Arbitrary block size
Pawel Szulc October 11, 2018
1 Requirements
One of the node requirements is to have an ability to deal with an arbitrary block sizes. That means that if node receives a block that can physically fit into its memory then that block should be handled, if it does not fit into the memory, then it’s not handled, but the receiving node will not crash and continue operating.
2 Problems (and [possible] solutions)
2.1 DONE Limitation on network message size
grpc-java uses io.netty which has limitations on message size that are being sent over the network. As it turns out we can make the limit size arbitrary big on the runtime. This approach was however discourage, since (as pointed by Sebastian) HTTP2 RFC 7540 limits the size of the message to be not bigger then 16 MB. And even though io.netty see to do just fine by breaking that rule, we would like to keep node compliant with the RFC. We’ve solved this by streaming big messages over the network (see TransportLayer.stream method)

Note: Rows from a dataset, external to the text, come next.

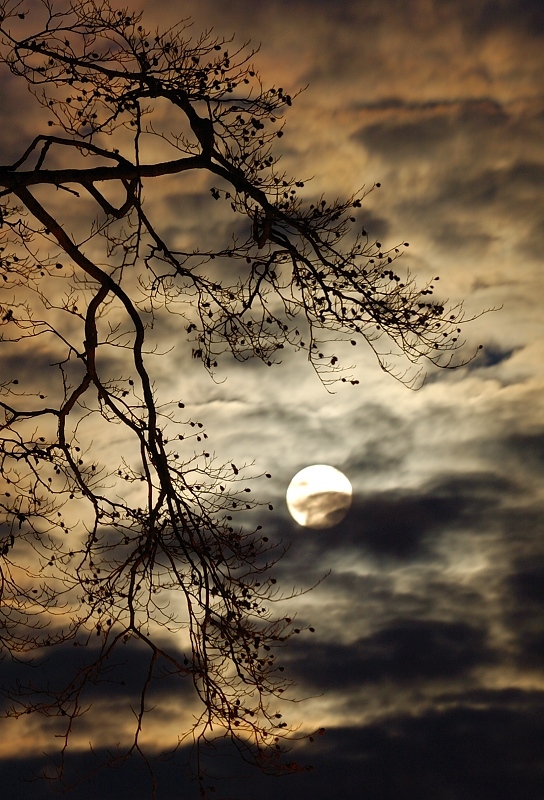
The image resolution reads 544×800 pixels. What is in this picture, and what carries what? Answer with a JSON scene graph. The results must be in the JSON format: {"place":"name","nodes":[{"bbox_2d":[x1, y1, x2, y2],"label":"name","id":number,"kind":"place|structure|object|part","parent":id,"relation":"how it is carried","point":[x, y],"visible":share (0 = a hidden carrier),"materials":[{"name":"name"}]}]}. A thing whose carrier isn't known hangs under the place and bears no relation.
{"place":"outdoors","nodes":[
{"label":"outdoors","id":0,"kind":"place"},
{"bbox_2d":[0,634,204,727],"label":"cloud","id":1,"kind":"structure","parent":0,"point":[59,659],"materials":[{"name":"grey"}]},
{"bbox_2d":[0,688,542,799],"label":"cloud","id":2,"kind":"structure","parent":0,"point":[468,709],"materials":[{"name":"grey"}]},
{"bbox_2d":[0,0,543,799],"label":"sky","id":3,"kind":"structure","parent":0,"point":[338,457],"materials":[{"name":"grey"}]},
{"bbox_2d":[286,464,352,529],"label":"moon","id":4,"kind":"structure","parent":0,"point":[298,517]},
{"bbox_2d":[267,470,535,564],"label":"cloud","id":5,"kind":"structure","parent":0,"point":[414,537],"materials":[{"name":"grey"}]},
{"bbox_2d":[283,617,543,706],"label":"cloud","id":6,"kind":"structure","parent":0,"point":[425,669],"materials":[{"name":"grey"}]},
{"bbox_2d":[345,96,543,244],"label":"cloud","id":7,"kind":"structure","parent":0,"point":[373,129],"materials":[{"name":"grey"}]},
{"label":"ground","id":8,"kind":"structure","parent":0},
{"bbox_2d":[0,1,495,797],"label":"tree","id":9,"kind":"object","parent":8,"relation":"on","point":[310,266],"visible":0.99,"materials":[{"name":"brown plant"}]},
{"label":"branches","id":10,"kind":"part","parent":9,"relation":"part of","materials":[{"name":"brown wood"}]}
]}

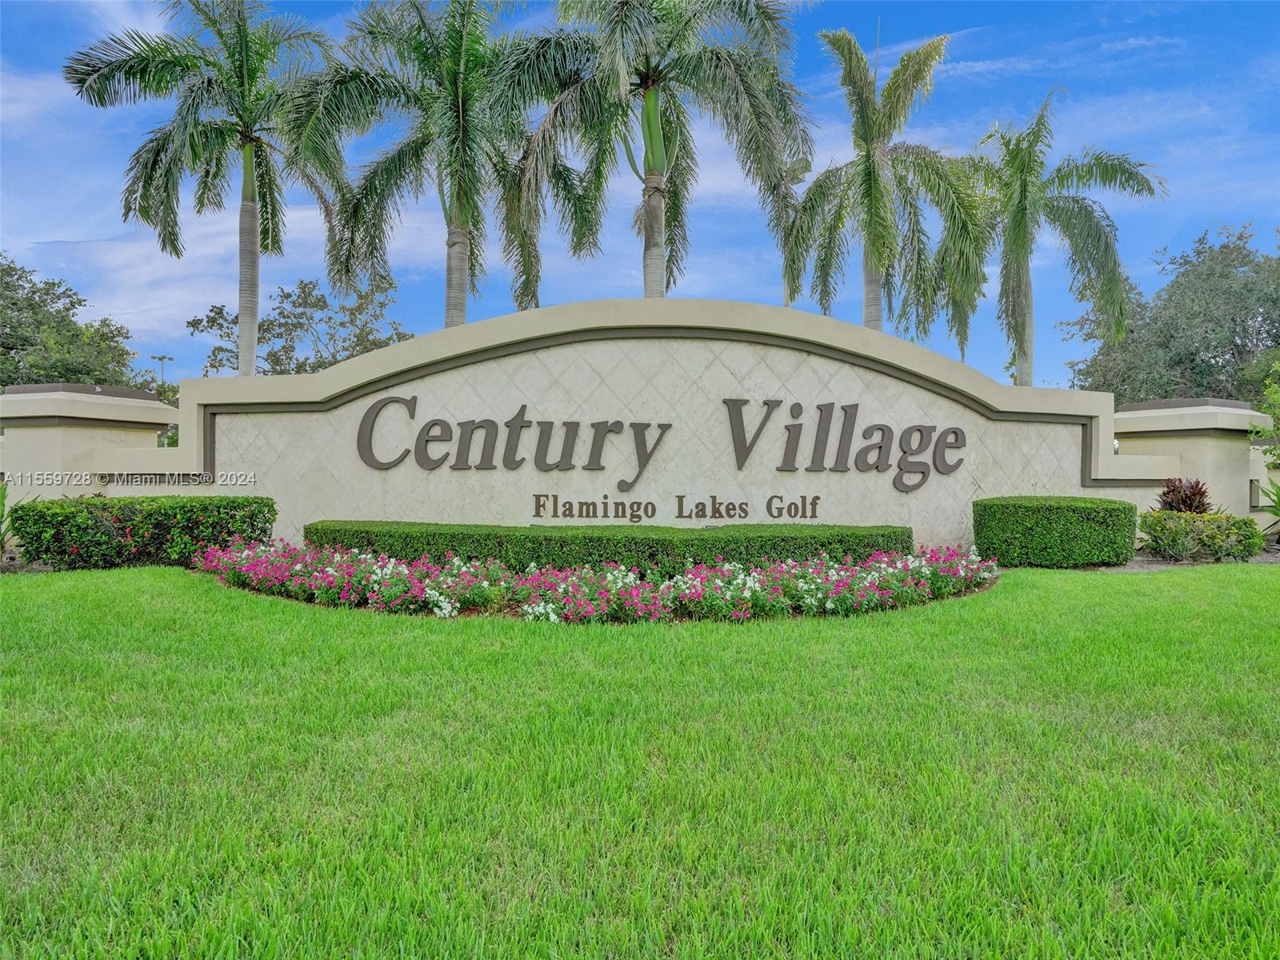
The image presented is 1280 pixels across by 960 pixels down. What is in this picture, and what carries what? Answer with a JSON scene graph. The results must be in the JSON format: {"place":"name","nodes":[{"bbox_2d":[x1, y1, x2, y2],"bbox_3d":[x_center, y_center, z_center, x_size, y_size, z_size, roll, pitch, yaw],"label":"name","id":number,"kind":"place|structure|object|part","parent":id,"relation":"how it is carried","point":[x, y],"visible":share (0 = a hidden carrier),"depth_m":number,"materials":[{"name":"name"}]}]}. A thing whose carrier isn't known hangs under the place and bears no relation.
{"place":"outdoors","nodes":[
{"label":"outdoors","id":0,"kind":"place"},
{"bbox_2d":[0,378,182,499],"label":"wall pillar","id":1,"kind":"structure","parent":0,"point":[152,434],"depth_m":11.11,"materials":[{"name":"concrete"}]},
{"bbox_2d":[69,297,1175,556],"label":"sign wall","id":2,"kind":"structure","parent":0,"point":[762,399],"depth_m":10.67,"materials":[{"name":"beige paint"}]},
{"bbox_2d":[353,393,971,484],"bbox_3d":[0.297,-0.462,10.572,8.294,1.105,0.130,0,0,-1],"label":"sign lettering","id":3,"kind":"object","parent":2,"relation":"attached to","point":[608,431],"visible":0.98,"depth_m":10.53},
{"bbox_2d":[529,494,821,522],"bbox_3d":[0.446,0.355,10.545,3.773,0.362,0.128,0,0,-1],"label":"lettering","id":4,"kind":"object","parent":2,"relation":"attached to","point":[536,501],"visible":0.97,"depth_m":10.53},
{"bbox_2d":[0,0,1279,393],"label":"sky","id":5,"kind":"structure","parent":0,"point":[544,302],"materials":[{"name":"blue"}]},
{"bbox_2d":[0,565,1279,959],"label":"lawn","id":6,"kind":"structure","parent":0,"point":[526,646],"materials":[{"name":"green plant"}]},
{"bbox_2d":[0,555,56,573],"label":"mulch bed","id":7,"kind":"object","parent":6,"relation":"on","point":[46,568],"visible":0.28,"depth_m":9.25,"materials":[{"name":"brown"}]},
{"bbox_2d":[11,492,276,569],"bbox_3d":[-5.535,0.580,9.744,2.592,0.813,1.362,0,0,-1],"label":"hedge","id":8,"kind":"object","parent":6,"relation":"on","point":[158,522],"visible":0.89,"depth_m":9.34,"materials":[{"name":"green plant"}]},
{"bbox_2d":[192,539,994,623],"bbox_3d":[-0.407,0.853,7.713,8.099,0.463,3.392,0,0,-1],"label":"flower bed","id":9,"kind":"object","parent":6,"relation":"on","point":[502,582],"visible":0.69,"depth_m":7.03,"materials":[{"name":"plant"}]},
{"bbox_2d":[302,519,915,571],"bbox_3d":[-0.369,0.728,8.883,7.105,0.512,1.324,0,0,-1],"label":"hedge","id":10,"kind":"object","parent":9,"relation":"on","point":[647,544],"visible":0.66,"depth_m":8.43,"materials":[{"name":"green plant"}]},
{"bbox_2d":[1080,541,1279,571],"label":"mulch bed","id":11,"kind":"object","parent":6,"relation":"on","point":[1260,560],"visible":0.29,"depth_m":10.14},
{"bbox_2d":[972,495,1140,566],"bbox_3d":[4.856,0.615,10.218,1.806,0.760,1.311,0,0,-1],"label":"hedge","id":12,"kind":"object","parent":11,"relation":"on","point":[1071,522],"visible":0.97,"depth_m":9.76,"materials":[{"name":"green plant"}]},
{"bbox_2d":[1154,476,1214,514],"bbox_3d":[7.258,0.466,11.649,0.875,0.983,0.887,0,0,-1],"label":"red plant","id":13,"kind":"object","parent":11,"relation":"on","point":[1167,493],"visible":0.61,"depth_m":11.57,"materials":[{"name":"red plant"}]},
{"bbox_2d":[1137,508,1267,561],"bbox_3d":[6.829,0.707,10.688,1.604,0.666,1.302,0,0,-1],"label":"shrub","id":14,"kind":"object","parent":11,"relation":"on","point":[1183,534],"visible":0.92,"depth_m":10.50,"materials":[{"name":"green plant"}]},
{"bbox_2d":[1254,476,1279,534],"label":"plant","id":15,"kind":"object","parent":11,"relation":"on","point":[1278,501],"visible":0.95,"depth_m":12.91,"materials":[{"name":"green plant"}]},
{"bbox_2d":[1110,397,1269,521],"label":"wall pillar","id":16,"kind":"structure","parent":0,"point":[1154,429],"depth_m":12.47,"materials":[{"name":"beige paint"}]},
{"label":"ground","id":17,"kind":"structure","parent":0},
{"bbox_2d":[0,482,31,554],"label":"plant","id":18,"kind":"object","parent":17,"relation":"on","point":[1,520],"visible":0.66,"depth_m":10.46,"materials":[{"name":"green plant"}]},
{"bbox_2d":[0,254,148,390],"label":"tree","id":19,"kind":"object","parent":17,"relation":"on","point":[11,382],"visible":0.8,"depth_m":32.83,"materials":[{"name":"green plant"}]},
{"bbox_2d":[149,353,174,392],"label":"light pole","id":20,"kind":"object","parent":17,"relation":"on","point":[162,358],"visible":0.35,"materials":[{"name":"metal"}]},
{"bbox_2d":[64,0,343,378],"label":"palm tree","id":21,"kind":"object","parent":17,"relation":"on","point":[245,66],"visible":0.96,"depth_m":18.03,"materials":[{"name":"plant"}]},
{"label":"palm trunk","id":22,"kind":"part","parent":21,"relation":"part of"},
{"bbox_2d":[186,276,415,376],"bbox_3d":[-14.272,-3.447,37.951,9.453,10.303,8.952,0,0,35],"label":"tree","id":23,"kind":"object","parent":17,"relation":"on","point":[287,297],"visible":0.66,"depth_m":36.33,"materials":[{"name":"green plant"}]},
{"bbox_2d":[285,0,578,334],"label":"palm tree","id":24,"kind":"object","parent":17,"relation":"on","point":[451,246],"visible":0.93,"depth_m":16.53,"materials":[{"name":"plant"}]},
{"bbox_2d":[500,0,817,306],"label":"palm tree","id":25,"kind":"object","parent":17,"relation":"on","point":[647,87],"visible":0.95,"depth_m":15.56,"materials":[{"name":"plant"}]},
{"label":"palm trunk","id":26,"kind":"part","parent":25,"relation":"part of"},
{"bbox_2d":[781,153,811,307],"bbox_3d":[3.823,-3.406,21.634,0.804,9.060,0.712,0,0,-1],"label":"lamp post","id":27,"kind":"object","parent":17,"relation":"on","point":[802,173],"visible":0.33,"depth_m":21.52,"materials":[{"name":"metal"}]},
{"bbox_2d":[788,24,992,346],"bbox_3d":[5.481,-4.295,19.711,4.820,11.262,4.868,0,0,23],"label":"palm tree","id":28,"kind":"object","parent":17,"relation":"on","point":[870,192],"visible":0.93,"depth_m":19.21,"materials":[{"name":"plant"}]},
{"bbox_2d":[970,92,1166,387],"bbox_3d":[9.868,-3.980,21.458,4.991,10.660,4.954,0,0,37],"label":"palm tree","id":29,"kind":"object","parent":17,"relation":"on","point":[1085,222],"visible":0.9,"depth_m":20.91,"materials":[{"name":"green plant"}]},
{"bbox_2d":[1063,220,1279,406],"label":"tree","id":30,"kind":"object","parent":17,"relation":"on","point":[1196,386],"visible":0.81,"depth_m":31.40,"materials":[{"name":"green plant"}]},
{"bbox_2d":[1247,358,1279,466],"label":"shrub","id":31,"kind":"object","parent":17,"relation":"on","point":[1273,394],"visible":0.95,"depth_m":14.39,"materials":[{"name":"green plant"}]}
]}

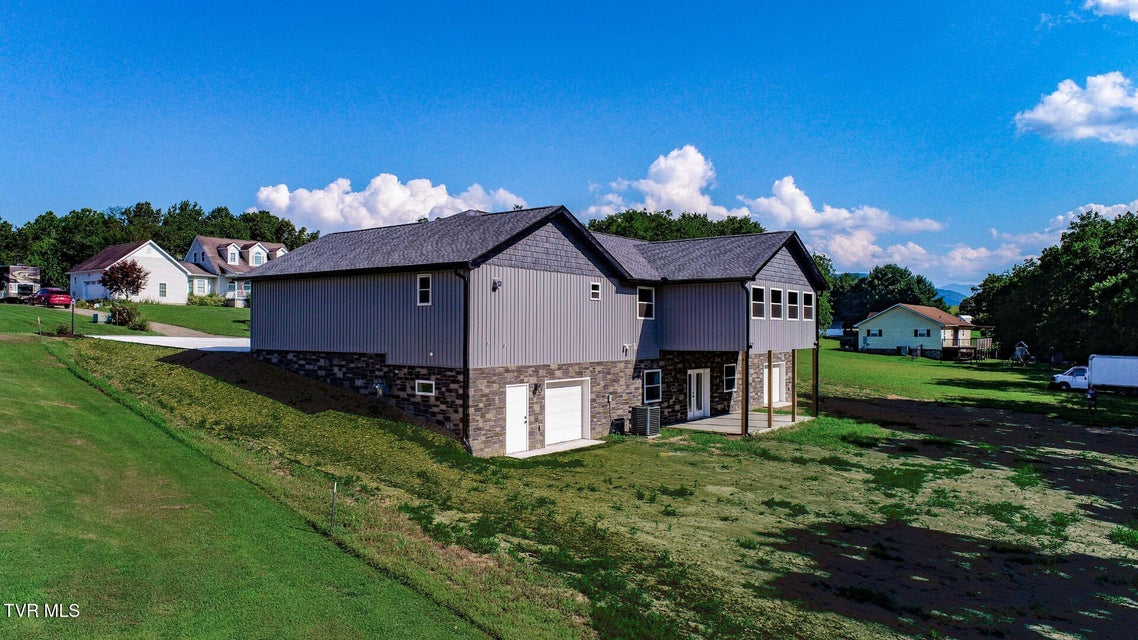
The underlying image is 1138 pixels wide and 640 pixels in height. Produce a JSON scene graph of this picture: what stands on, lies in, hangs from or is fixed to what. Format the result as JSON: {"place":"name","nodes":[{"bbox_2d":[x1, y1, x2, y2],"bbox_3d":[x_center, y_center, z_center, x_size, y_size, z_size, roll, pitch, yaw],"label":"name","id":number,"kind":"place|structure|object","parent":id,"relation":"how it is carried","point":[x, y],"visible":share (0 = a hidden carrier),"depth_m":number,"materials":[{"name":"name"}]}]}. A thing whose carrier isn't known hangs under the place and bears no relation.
{"place":"outdoors","nodes":[
{"label":"outdoors","id":0,"kind":"place"},
{"bbox_2d":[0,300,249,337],"label":"lawn","id":1,"kind":"structure","parent":0,"point":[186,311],"materials":[{"name":"green plant"}]},
{"bbox_2d":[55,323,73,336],"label":"shrub","id":2,"kind":"object","parent":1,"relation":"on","point":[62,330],"visible":0.73,"depth_m":32.87,"materials":[{"name":"green plant"}]},
{"bbox_2d":[69,297,75,335],"bbox_3d":[-22.496,-0.131,32.835,0.319,1.918,0.262,0,-1,39],"label":"lamp post","id":3,"kind":"object","parent":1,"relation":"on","point":[73,324],"visible":0.97,"depth_m":32.81,"materials":[{"name":"black metal"}]},
{"bbox_2d":[91,311,100,322],"bbox_3d":[-29.406,-0.128,45.059,0.517,0.682,0.446,0,-1,39],"label":"utility box","id":4,"kind":"object","parent":1,"relation":"on","point":[95,315],"visible":0.97,"depth_m":44.89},
{"bbox_2d":[100,259,148,302],"bbox_3d":[-31.136,-2.483,50.816,3.303,3.612,3.319,0,0,1],"label":"tree","id":5,"kind":"object","parent":1,"relation":"on","point":[124,267],"visible":0.98,"depth_m":50.34,"materials":[{"name":"plant"}]},
{"bbox_2d":[107,300,149,330],"bbox_3d":[-23.398,-0.178,38.264,2.458,1.674,2.140,0,-1,39],"label":"shrub","id":6,"kind":"object","parent":1,"relation":"on","point":[120,311],"visible":0.87,"depth_m":37.91,"materials":[{"name":"green plant"}]},
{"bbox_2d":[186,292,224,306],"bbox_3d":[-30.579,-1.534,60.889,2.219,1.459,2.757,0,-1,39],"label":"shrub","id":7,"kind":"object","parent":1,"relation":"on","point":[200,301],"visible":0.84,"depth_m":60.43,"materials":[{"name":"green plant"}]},
{"bbox_2d":[68,239,190,303],"label":"white house","id":8,"kind":"structure","parent":0,"point":[175,269],"materials":[{"name":"white paint"}]},
{"bbox_2d":[79,276,104,300],"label":"garage door","id":9,"kind":"structure","parent":8,"relation":"in","point":[95,289],"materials":[{"name":"white metal"}]},
{"bbox_2d":[158,283,166,297],"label":"window","id":10,"kind":"structure","parent":8,"relation":"in","point":[163,291],"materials":[{"name":"glass"}]},
{"bbox_2d":[93,335,252,351],"label":"driveway","id":11,"kind":"structure","parent":0,"point":[151,340],"materials":[{"name":"white concrete"}]},
{"bbox_2d":[149,322,229,338],"label":"driveway","id":12,"kind":"structure","parent":0,"point":[192,332],"materials":[{"name":"concrete"}]},
{"bbox_2d":[179,236,291,303],"label":"house","id":13,"kind":"structure","parent":0,"point":[198,238],"materials":[{"name":"white plastic"}]},
{"bbox_2d":[195,278,209,293],"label":"window","id":14,"kind":"structure","parent":13,"relation":"in","point":[202,289],"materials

2.2 TODO "Can fit physically into memory"
Java process when launched reservers initial amount of memory and can grow up to some statically defined the limit (provided by the -XmX flag). Most of the reserved memory is availalble for the heap. The heap is where all the created objects are stored (including blocks). When we say "node can fit hyscially into memory" we must mean the amount of memory that is given for the heap minus some amount of memory reserved for othe objects then Blocks. The challange here is how to evaluate that value. Since the maximum size of memory used by java process is limited on the start of the process and we can not really know how much space other objects will take, we are only left with one option: speculation. We potentially can run node to observe how much memory it will consume for its work other then handling blocks but that will always be just a rough estimate.
2.3 TODO Concurrent message handling
If blocks were received one ofter the other in sequential manner, then han- dling arbitrary block size would not be hug big of a deal. Node would know how big of a block it can take (see point above), received it in stream manner (see two points above). If (while recieving block) it would realize that the block is reaching its limits, it would abort the stream. The problem is that blocks are being received in parallel (we have seperate queue for stream). It means e.g that for node 2GB heap, block of size 500mb might fit with out issues, but it will cause a OutOfMemoryError (from which we can not recover), if that message was broadcasted by 6 differenct nodes (500mb x 6 = 3GB). Potential solution is to restrict the ratio between the maximum message size and the level of parallelism (number of blocks that can be re- ceived per node), but it is not ideal solution - this only takes into account the proces of receiving a block, not the proces of "handling it", where the block is still not ready to be garbage collected by the JVM.